Educator Spotlight History is Present

Meet Meaghan and Mark


This is a series where we introduce educators who work with us at the Museum and help us help other teachers. Meet Meaghan Rymer and Jonathan “Mark” Grow, members of our Teacher Advisory Council!

Meaghan Rymer of Richmond, VA

Meaghan Rymer

Where and what do you teach?

I am a 7th grade US History II teacher at River City Middle School in Richmond, Virginia.

Give us your twitter-length philosophy of education.

I believe children, especially teenagers, want to know the truth of what really happened in history. It is our duty as educators to step out of our comfort zones, educate ourselves, and teach as open and as honestly as possible.

What do you find to be the most challenging aspect of teaching social studies and the Civil War era?  

The most challenging aspect of teaching social studies is how limited our standards can be. So many stories can be told for every single historical event and our curriculum often leaves out the most important voices. The challenge comes when, as teachers, we want those stories to be told but have to choose which ones. When teaching the Civil War Era, I always find that students lose interest the moment they have to learn battles and dates. The challenge is finding ways to keep them engaged and interested.

What strategies do you use in your classroom to overcome those challenges?

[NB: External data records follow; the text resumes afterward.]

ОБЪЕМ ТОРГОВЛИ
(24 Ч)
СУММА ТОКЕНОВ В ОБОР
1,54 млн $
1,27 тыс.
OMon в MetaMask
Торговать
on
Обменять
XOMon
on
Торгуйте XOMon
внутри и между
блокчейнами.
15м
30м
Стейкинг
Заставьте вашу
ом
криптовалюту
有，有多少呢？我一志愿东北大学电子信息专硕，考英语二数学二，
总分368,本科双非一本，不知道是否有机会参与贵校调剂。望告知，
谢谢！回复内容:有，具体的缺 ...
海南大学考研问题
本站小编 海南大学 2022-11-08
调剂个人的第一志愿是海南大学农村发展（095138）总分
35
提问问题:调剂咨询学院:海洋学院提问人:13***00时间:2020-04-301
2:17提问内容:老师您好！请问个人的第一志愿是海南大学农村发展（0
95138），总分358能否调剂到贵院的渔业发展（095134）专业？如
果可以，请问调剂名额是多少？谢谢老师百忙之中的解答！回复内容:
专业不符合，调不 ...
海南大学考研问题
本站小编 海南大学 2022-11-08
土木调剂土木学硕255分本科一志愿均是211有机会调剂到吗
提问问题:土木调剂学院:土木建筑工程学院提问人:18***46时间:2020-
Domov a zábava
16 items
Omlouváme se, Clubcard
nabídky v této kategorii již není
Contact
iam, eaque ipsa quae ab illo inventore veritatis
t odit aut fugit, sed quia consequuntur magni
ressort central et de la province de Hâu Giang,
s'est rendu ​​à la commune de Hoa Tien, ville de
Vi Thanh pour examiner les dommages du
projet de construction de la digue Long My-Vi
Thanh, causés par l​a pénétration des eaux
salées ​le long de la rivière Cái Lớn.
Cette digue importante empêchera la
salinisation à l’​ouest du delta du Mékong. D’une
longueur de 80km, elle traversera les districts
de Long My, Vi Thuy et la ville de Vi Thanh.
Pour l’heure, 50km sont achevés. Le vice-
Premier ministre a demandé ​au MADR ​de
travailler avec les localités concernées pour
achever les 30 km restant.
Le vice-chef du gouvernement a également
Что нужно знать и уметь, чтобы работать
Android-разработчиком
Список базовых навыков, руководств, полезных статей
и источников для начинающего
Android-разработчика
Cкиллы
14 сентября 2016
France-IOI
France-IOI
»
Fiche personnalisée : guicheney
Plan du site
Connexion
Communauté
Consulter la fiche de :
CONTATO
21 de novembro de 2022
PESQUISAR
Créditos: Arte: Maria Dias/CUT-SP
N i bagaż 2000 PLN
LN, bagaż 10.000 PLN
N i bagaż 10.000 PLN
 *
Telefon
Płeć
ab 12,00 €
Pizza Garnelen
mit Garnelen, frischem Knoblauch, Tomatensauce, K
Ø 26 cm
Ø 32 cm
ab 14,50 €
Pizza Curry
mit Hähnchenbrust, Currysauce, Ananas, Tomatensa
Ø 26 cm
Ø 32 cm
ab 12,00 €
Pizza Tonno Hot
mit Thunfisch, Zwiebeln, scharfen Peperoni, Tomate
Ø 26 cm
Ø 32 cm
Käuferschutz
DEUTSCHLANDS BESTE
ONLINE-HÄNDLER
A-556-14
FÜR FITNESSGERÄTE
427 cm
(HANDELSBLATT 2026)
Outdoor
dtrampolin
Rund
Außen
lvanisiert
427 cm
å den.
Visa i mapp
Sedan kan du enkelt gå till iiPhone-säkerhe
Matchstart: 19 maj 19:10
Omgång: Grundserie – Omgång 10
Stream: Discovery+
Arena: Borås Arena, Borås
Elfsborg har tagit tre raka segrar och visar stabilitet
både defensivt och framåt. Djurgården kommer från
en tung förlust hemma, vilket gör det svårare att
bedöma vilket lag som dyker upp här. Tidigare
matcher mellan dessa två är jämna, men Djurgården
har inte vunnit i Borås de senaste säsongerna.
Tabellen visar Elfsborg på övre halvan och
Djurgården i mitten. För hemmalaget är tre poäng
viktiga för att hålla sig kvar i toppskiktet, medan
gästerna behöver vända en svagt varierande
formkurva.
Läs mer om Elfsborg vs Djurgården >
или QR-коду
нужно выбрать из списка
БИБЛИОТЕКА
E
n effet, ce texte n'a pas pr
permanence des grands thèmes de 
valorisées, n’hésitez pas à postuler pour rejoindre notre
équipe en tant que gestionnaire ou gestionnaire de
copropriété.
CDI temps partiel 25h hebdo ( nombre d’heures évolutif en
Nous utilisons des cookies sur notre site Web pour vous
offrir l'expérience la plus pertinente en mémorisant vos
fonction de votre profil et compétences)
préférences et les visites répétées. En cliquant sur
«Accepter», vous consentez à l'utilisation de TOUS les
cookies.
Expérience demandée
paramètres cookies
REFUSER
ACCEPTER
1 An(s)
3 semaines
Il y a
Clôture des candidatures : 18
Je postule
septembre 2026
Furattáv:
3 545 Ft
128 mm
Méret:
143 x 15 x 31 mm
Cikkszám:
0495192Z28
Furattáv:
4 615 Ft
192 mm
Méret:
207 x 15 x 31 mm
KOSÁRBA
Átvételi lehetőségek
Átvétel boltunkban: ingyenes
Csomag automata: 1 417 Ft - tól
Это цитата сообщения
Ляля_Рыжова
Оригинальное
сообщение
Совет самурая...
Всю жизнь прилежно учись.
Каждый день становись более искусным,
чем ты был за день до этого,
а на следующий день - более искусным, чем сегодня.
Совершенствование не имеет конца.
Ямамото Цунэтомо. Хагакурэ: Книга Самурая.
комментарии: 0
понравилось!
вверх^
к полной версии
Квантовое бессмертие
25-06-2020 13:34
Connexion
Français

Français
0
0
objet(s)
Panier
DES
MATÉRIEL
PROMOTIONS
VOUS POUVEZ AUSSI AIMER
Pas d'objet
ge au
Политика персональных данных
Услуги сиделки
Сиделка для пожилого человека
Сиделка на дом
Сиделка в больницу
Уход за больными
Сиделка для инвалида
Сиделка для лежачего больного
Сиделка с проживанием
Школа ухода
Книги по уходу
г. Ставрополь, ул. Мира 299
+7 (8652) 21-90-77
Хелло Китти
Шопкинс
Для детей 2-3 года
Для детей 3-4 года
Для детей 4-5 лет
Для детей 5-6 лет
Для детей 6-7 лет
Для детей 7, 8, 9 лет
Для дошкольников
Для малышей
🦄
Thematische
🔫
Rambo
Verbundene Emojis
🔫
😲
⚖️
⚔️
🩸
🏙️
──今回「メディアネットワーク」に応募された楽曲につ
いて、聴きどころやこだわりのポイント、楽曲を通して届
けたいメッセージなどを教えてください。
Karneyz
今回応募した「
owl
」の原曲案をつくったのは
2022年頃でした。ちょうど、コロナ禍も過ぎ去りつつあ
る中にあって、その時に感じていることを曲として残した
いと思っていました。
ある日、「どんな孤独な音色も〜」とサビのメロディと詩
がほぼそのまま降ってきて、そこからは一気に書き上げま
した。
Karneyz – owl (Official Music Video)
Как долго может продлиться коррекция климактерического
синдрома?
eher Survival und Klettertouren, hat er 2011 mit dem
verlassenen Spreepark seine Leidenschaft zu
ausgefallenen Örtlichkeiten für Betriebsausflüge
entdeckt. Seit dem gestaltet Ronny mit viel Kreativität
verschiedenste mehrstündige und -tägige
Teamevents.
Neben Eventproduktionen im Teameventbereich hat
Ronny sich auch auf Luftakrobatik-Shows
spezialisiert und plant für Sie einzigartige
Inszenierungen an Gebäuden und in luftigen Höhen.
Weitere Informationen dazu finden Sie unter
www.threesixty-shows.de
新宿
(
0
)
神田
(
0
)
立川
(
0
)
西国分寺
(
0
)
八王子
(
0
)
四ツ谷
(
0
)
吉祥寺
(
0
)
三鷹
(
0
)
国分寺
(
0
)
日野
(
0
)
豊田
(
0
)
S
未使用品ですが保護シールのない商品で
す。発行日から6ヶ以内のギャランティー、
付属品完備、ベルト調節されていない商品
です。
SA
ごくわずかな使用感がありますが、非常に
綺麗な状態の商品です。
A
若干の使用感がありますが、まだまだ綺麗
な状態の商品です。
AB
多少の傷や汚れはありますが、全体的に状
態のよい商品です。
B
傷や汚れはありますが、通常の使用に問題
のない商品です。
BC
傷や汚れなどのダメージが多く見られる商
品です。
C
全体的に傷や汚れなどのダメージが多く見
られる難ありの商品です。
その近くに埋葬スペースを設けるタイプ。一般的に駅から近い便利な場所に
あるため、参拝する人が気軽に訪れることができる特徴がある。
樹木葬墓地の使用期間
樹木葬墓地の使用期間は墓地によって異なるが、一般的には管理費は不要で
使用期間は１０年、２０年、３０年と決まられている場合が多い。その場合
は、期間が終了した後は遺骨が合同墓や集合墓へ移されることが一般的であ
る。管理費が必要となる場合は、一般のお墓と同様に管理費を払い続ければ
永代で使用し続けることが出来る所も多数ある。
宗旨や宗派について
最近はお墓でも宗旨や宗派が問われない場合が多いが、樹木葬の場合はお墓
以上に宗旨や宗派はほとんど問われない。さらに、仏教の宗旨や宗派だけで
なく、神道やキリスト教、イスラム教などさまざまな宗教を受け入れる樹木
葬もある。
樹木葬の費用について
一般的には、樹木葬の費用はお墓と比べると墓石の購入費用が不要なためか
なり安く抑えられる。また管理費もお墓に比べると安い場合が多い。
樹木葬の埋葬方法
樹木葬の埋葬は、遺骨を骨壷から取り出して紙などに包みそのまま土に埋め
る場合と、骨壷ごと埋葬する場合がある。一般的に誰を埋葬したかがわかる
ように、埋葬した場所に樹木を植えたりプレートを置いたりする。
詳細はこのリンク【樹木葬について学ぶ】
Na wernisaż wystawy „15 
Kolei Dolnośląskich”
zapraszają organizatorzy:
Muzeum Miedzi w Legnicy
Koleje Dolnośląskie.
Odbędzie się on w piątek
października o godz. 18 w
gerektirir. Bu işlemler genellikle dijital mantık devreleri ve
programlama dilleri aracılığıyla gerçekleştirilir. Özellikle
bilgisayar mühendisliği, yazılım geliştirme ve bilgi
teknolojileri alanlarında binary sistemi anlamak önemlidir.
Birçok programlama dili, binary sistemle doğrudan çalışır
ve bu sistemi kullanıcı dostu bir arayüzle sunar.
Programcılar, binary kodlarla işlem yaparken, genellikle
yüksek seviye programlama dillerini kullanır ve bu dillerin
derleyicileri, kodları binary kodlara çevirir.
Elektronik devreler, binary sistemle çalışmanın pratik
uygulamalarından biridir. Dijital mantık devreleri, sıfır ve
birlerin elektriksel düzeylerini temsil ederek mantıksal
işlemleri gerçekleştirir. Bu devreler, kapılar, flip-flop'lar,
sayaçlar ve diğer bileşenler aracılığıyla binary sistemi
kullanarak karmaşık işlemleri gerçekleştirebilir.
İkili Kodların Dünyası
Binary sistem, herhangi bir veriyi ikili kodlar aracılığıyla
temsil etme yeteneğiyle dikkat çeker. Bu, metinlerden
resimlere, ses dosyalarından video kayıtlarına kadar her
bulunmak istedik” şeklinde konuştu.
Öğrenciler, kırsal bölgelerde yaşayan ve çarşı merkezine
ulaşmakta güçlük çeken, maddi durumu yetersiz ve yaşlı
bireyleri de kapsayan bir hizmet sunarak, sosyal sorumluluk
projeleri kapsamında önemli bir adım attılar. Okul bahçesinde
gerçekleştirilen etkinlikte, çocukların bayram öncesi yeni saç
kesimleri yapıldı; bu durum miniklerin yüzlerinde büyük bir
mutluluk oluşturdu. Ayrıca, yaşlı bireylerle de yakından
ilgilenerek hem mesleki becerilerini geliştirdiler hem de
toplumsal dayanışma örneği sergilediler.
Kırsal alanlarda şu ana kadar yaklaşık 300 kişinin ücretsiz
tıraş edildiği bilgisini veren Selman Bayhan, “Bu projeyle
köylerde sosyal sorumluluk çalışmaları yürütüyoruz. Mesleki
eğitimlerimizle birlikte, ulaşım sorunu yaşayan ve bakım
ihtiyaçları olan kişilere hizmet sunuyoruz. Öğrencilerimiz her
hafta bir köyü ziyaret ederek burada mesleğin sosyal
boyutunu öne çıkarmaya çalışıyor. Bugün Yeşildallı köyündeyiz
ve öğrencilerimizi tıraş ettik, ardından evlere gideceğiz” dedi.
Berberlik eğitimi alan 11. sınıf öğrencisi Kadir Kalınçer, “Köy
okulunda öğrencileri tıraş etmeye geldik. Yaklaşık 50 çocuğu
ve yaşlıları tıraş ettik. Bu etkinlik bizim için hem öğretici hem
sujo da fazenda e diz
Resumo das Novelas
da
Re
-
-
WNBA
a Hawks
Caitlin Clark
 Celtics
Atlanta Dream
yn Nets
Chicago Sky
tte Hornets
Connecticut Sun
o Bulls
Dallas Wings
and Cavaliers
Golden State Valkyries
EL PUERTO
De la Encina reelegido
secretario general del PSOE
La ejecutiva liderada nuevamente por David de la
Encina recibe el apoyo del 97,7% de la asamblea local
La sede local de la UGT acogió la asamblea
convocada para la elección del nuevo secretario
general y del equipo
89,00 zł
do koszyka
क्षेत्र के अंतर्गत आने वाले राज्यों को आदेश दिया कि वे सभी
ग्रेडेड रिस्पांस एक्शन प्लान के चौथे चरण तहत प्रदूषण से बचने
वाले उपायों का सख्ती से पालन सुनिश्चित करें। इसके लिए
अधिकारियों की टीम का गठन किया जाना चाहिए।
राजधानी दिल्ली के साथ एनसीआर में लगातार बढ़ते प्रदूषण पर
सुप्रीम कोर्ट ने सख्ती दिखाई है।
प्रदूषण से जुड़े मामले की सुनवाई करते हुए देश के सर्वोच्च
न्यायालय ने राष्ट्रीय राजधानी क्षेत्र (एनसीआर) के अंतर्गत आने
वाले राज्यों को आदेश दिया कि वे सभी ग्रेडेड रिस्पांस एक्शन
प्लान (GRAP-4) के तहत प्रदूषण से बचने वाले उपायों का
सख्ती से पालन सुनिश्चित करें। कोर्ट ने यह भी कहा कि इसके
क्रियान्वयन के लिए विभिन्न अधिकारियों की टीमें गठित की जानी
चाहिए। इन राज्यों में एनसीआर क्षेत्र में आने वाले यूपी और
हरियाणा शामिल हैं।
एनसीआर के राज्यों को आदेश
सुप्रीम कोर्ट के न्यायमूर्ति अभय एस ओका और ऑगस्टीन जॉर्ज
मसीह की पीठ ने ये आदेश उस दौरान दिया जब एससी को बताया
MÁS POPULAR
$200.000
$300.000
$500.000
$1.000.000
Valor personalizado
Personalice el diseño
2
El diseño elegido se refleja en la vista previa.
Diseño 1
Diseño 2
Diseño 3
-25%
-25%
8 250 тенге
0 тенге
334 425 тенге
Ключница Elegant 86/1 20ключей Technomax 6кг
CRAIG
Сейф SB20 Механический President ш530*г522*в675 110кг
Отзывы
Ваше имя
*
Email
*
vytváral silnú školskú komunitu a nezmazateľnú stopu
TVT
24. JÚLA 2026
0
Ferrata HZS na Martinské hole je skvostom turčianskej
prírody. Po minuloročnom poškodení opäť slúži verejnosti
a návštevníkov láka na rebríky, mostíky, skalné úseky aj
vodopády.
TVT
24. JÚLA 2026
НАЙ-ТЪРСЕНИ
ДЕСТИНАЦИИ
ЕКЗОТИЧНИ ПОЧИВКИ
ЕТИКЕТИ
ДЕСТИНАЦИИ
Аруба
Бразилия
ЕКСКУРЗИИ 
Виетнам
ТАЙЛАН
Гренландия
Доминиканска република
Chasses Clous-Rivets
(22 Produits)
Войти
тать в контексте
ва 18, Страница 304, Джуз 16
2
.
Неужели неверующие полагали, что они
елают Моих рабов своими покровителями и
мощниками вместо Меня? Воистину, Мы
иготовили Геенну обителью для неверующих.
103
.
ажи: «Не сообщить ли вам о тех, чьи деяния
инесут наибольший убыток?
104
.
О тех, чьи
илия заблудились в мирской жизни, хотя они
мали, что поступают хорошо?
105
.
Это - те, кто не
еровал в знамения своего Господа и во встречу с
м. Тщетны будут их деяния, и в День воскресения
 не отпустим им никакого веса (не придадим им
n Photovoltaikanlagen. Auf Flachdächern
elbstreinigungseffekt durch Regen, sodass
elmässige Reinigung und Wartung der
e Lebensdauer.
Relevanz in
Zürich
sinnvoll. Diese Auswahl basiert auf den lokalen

The main strategy I use to overcome some of these challenges is by researching people and their experiences and presenting the information through their stories. I use a lot of primary sources, especially photographs to help the students connect the people to the events. 

Tell us about your experience collaborating with the museum and being part of ACWM’s Teacher Advisory Council.

I have been a member of the ACWM’s Teacher Advisory Council for 6 years. The museum’s resources and expertise has helped both in my classroom and with work I have done outside the classroom. It was an honor to be able to preview the new main exhibition and help the staff form meaningful resources for educators. I have learned a great deal about the Civil War and teaching strategies from other members of the council.


Mark Grow of Raleigh, NC

Joanathan “Mark” Grow

Where and what do you teach?

​I teach at Millbrook High School in Raleigh, NC. I teach IB History of the Americas and Lessons of Vietnam. IB History has a focused study of the early national and middle periods of US History. My curriculum culminates with the American Civil War and Reconstruction.

Give us your twitter-length philosophy of education.

My teaching philosophy is rooted in a desire for students to develop a personal and lasting interest in both the past and today’s world. Sparking students’ personal interest is key to their engagement with the past. Once this spark for real learning happens, students take ownership of their own education, which will always be with them.

What do you find to be the most challenging aspect of teaching social studies and the Civil War era?

The most challenging aspect of teaching social studies is creating and maintaining a classroom culture of positive inquiry about the past and its effects on people today. My students come from all different backgrounds. Some can trace thier roots to the first New England and Jamestown colonies. Others have no knowledge at all. Some discover that their ancestors owned people. Some of their classmates discover that their ancestors were enslaved. Having an open discussion about Thomas Jefferson, his half-brother, and meaning of the Declaration of Independence with students of varied backgrounds and perspectives is a challenge. Having an open conversation about the complexities of the past is something students want to do, but first they need to know that having a worthwhile conversation means listening to others in a calm manner and having a productive response.

What strategies do you use in your classroom to overcome those challenges?

Creating a safe and positive environment is crucial. Students need to feel that their opinions can be safely shared and heard. Students need to be shown that it is ok to listen, hear, and how to question another’s’ opinion. Public discourse is negatively charged right now, and students need to be exposed to the idea that that is not normal or healthy. I work hard in my classes to set protocols and model examples for how to question and challenge others’ opinion with the goal of understanding, rather than judging. 

Tell us about your experience collaborating with the museum and being part of ACWM’s Teacher Advisory Council.

It has been heartening to hear that other teachers share a similar teaching philosophy and experience the same challenges. The resources for teachers and opportunities for classes to learn from the Museum’s displays are wonderful additions to my curriculum. Being a part of this group is helping me present the past and facilitate discussions that link the past to the present in a meaningful and productive way.